Bu özel günde, Türkiye Büyük Millet Meclisi'nin (TBMM) 1920'de açılması ve egemenliğin millete verildiği anlamına gelir. Mustafa Kemal Atatürk'ün çocuklara armağan ettiği bu bayram, çocukların geleceğin teminatı olduğunu ve onlara verilen değerin altını çizer.
23 Nisan, genellikle çeşitli etkinliklerle kutlanır. Okullarda ve kamu kurumlarında törenler düzenlenir, çocuklar için özel gösteriler, konserler ve etkinlikler düzenlenir. Ayrıca, çeşitli yarışmalar, resim sergileri ve spor etkinlikleri de bu özel günün kutlamaları arasında yer alır. Çocuklara yönelik bu tür etkinliklerle, onların mutluluğu ve geleceklerinin parlak olması için yapılan vurgu, toplumun çocuklara verdiği önemi ve değeri gösterir.
23 Nisan denilince hemen dudaklara o dizeler gelir: "Bugün 23 Nisan, neşe doluyor insan". Ancak bu coşkulu dizeler bu yıl yürekleri kanatan acı tablo ile şuna dönüştü: "Bugün 23 Nisan, neşe dolamıyor insan". Çünkü dünyanın ilk ve tek çocuk bayramına sahip ülkesi Türkiye'de 11 yılda en az 689 çocuk çalışırken öldü.

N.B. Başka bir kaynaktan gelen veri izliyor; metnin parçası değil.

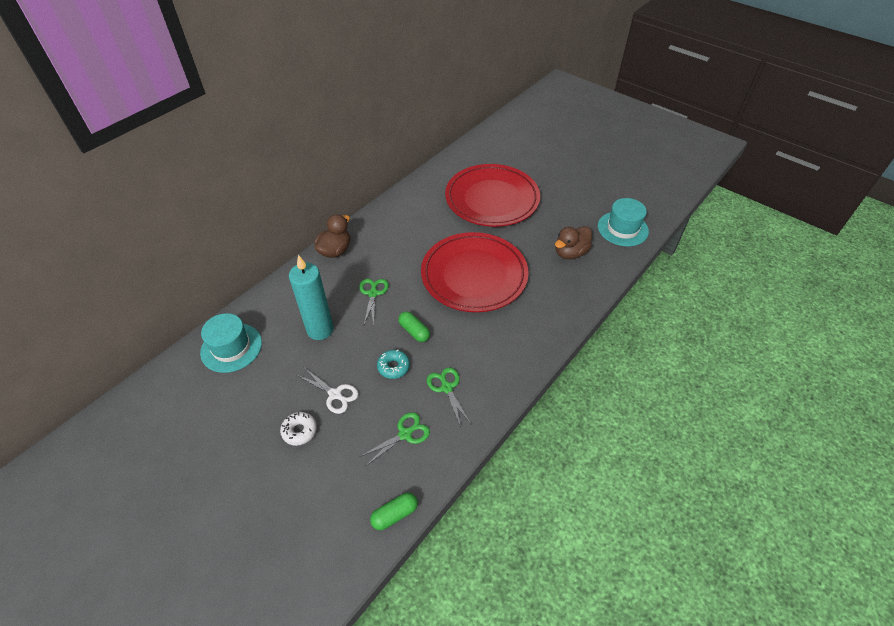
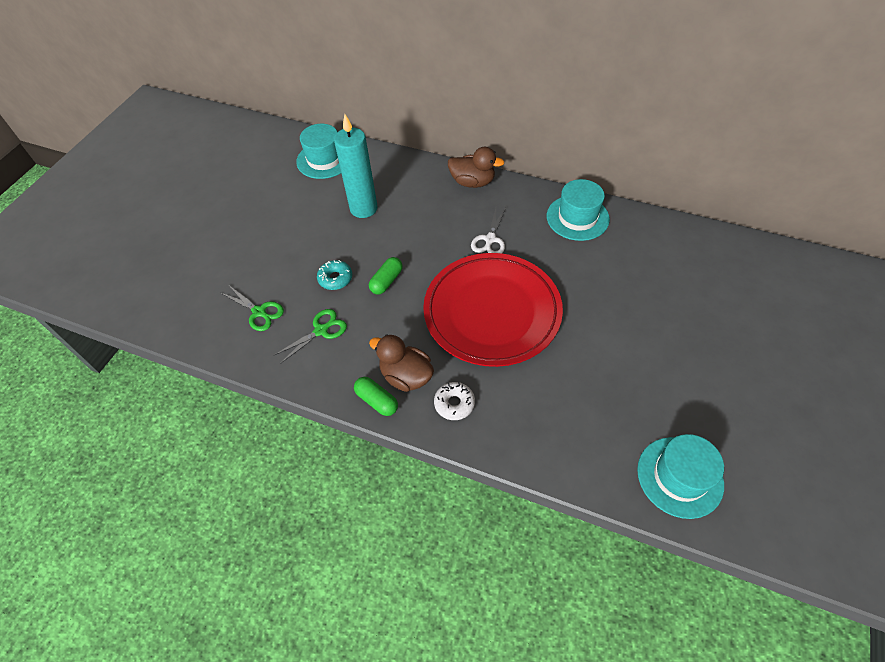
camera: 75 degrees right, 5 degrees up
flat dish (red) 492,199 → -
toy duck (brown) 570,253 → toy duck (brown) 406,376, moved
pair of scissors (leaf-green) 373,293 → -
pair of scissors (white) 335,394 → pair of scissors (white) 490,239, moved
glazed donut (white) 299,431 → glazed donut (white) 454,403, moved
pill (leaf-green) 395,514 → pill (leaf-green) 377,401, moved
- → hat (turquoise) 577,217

Karar gazetesinin haberine göre son 11 yılda Türkiye'de yaşanan çocuk işçi trajedisi, İşçi Sağlığı ve İşçi Güvenliği Meclisi (İSİG) tarafından açıklanan yeni raporla bir kez daha yürekleri dağladı. Rapora göre, bu dönemde en az 689 çocuk, çalışırken hayatını kaybetti. Bu sayı, sadece bir rakam değil, geride kalan ailelerin kırık kalpleri, hayalleri yarıda kalan çocukların hüzünlü öyküleri ve toplumsal bir sorunun derinlikleriyle yüzleşmemizi gerektiren bir alarm niteliği taşıyor.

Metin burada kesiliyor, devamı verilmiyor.